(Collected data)
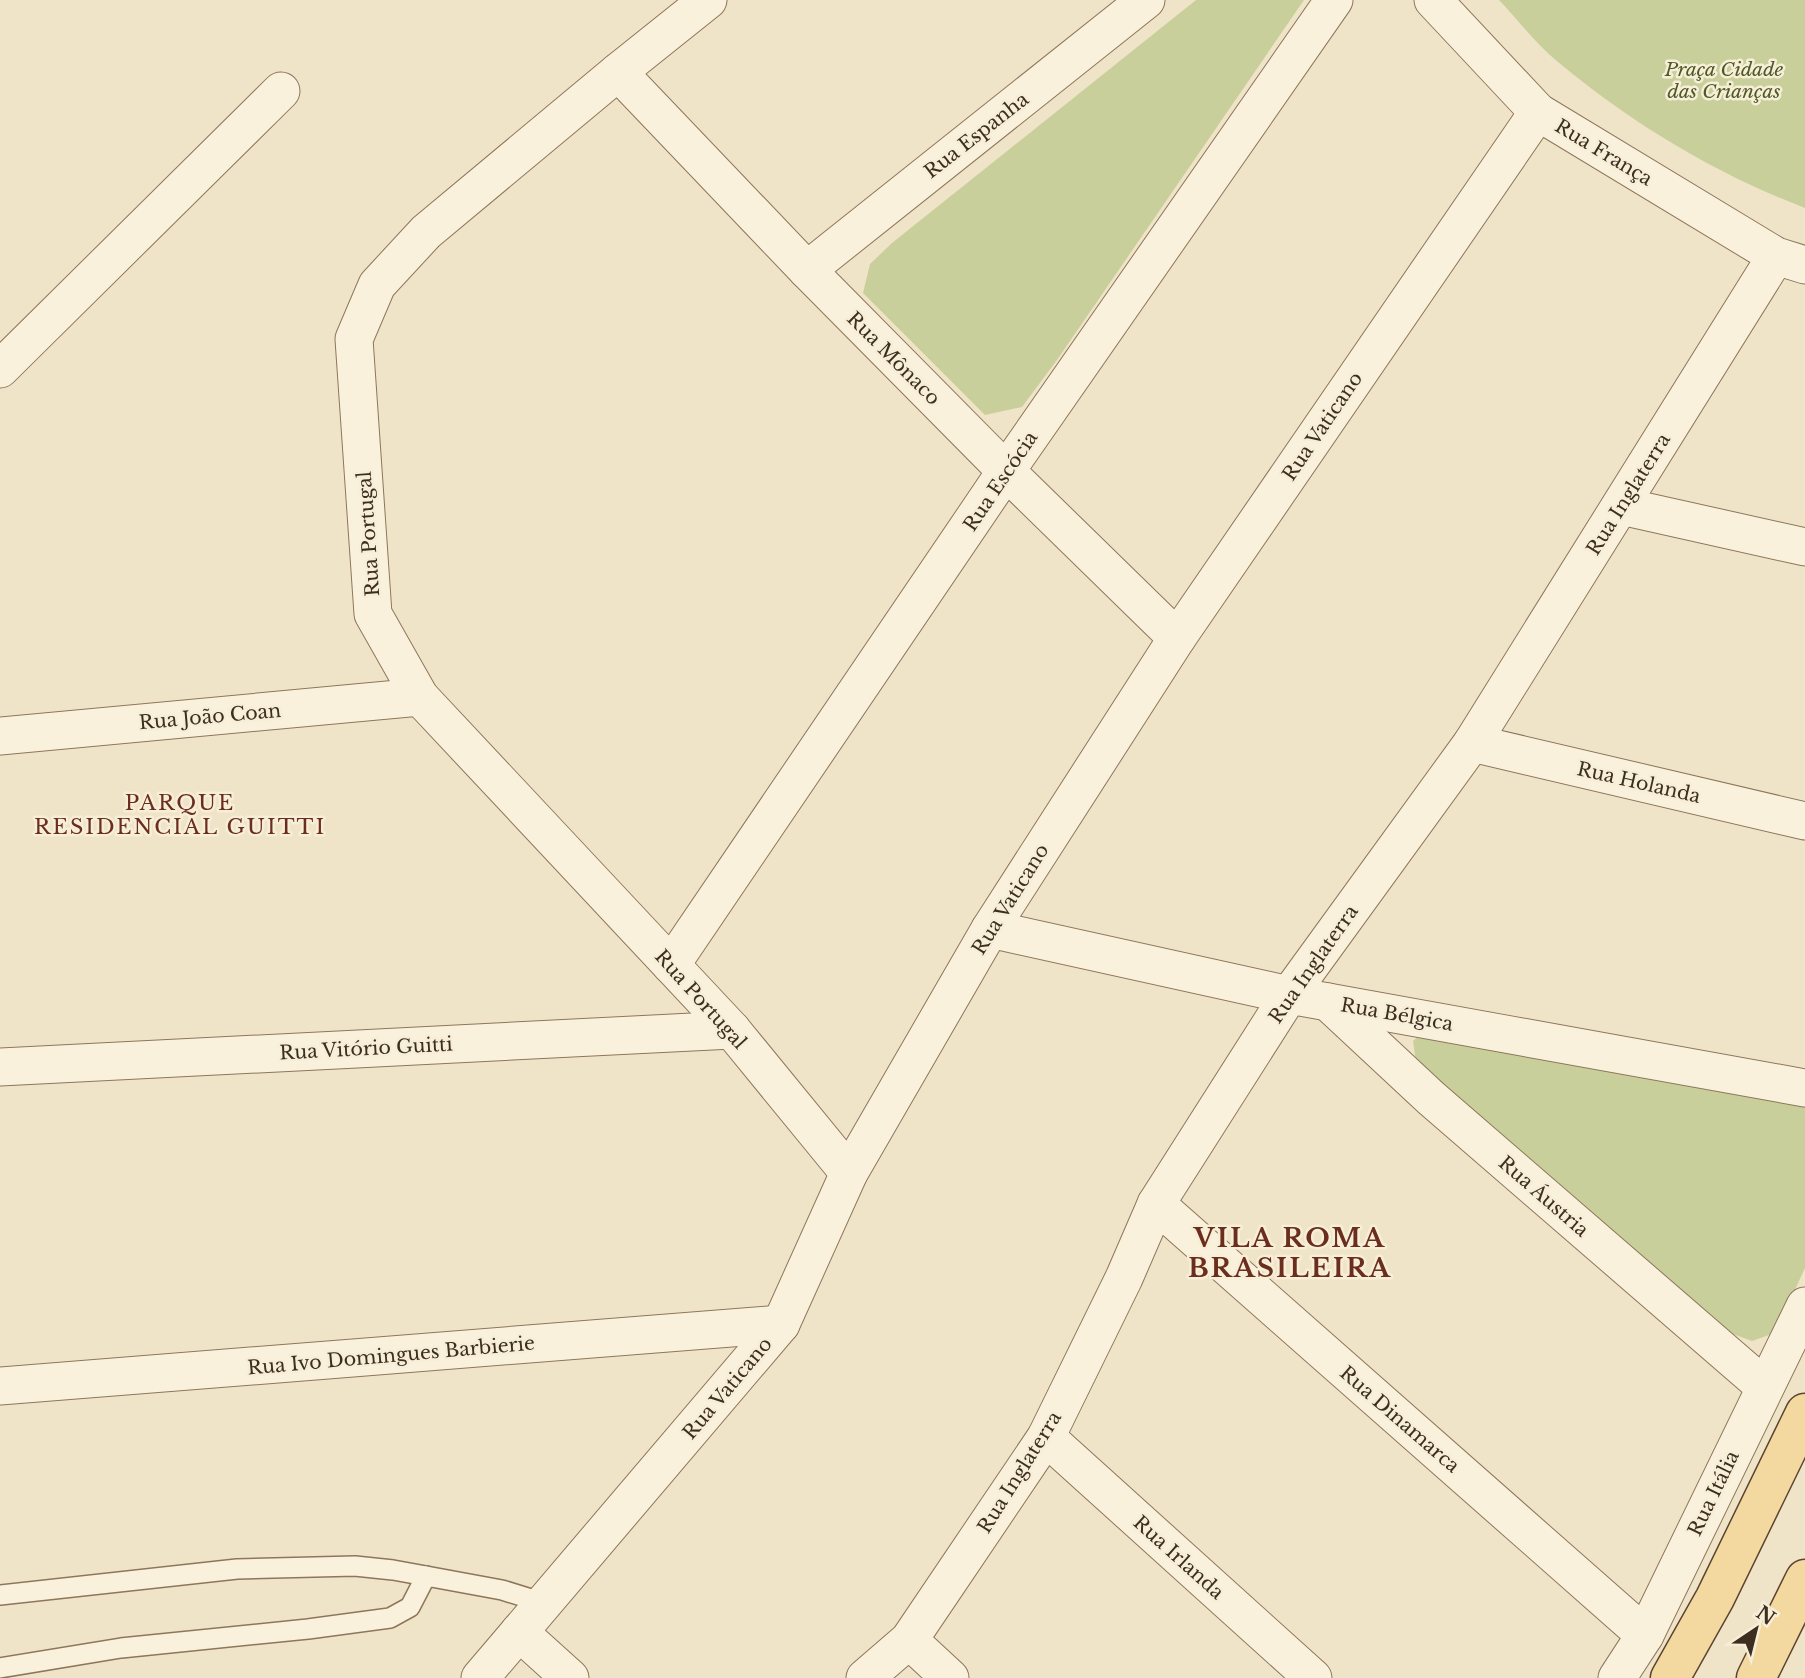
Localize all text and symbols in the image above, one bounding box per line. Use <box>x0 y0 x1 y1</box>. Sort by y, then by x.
park label: Praça Cidade das Crianças <box>1664 58 1784 103</box>
street label: Rua Espanha <box>920 87 1033 183</box>
street label: Rua França <box>1551 114 1657 191</box>
street label: Rua Mônaco <box>842 307 945 410</box>
street label: Rua Vaticano <box>1278 368 1367 485</box>
street label: Rua Escócia <box>959 427 1043 536</box>
street label: Rua Inglaterra <box>1582 429 1675 559</box>
street label: Rua Portugal <box>353 471 384 597</box>
street label: Rua João Coan <box>138 699 282 734</box>
street label: Rua Holanda <box>1575 757 1703 808</box>
district label: PARQUE RESIDENCIAL GUITTI <box>34 790 326 840</box>
street label: Rua Vaticano <box>967 840 1054 959</box>
street label: Rua Inglaterra <box>1264 900 1363 1028</box>
street label: Rua Portugal <box>650 945 751 1054</box>
street label: Rua Bélgica <box>1339 993 1455 1036</box>
street label: Rua Vitório Guitti <box>279 1032 454 1065</box>
street label: Rua Áustria <box>1494 1151 1594 1242</box>
district label: VILA ROMA BRASILEIRA <box>1188 1222 1392 1284</box>
street label: Rua Ivo Domingues Barbierie <box>246 1331 536 1380</box>
street label: Rua Vaticano <box>678 1333 777 1444</box>
street label: Rua Dinamarca <box>1335 1361 1464 1478</box>
street label: Rua Inglaterra <box>973 1407 1066 1537</box>
street label: Rua Itália <box>1683 1446 1744 1540</box>
street label: Rua Irlanda <box>1129 1511 1229 1604</box>
north arrow <box>1721 1594 1791 1664</box>
text: N <box>1752 1601 1779 1630</box>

▸ WORK ITEM: The answer is each line from the entries above in which the word "Portugal" occurs.

▸ YOUR SOLUTION:
street label: Rua Portugal <box>353 471 384 597</box>
street label: Rua Portugal <box>650 945 751 1054</box>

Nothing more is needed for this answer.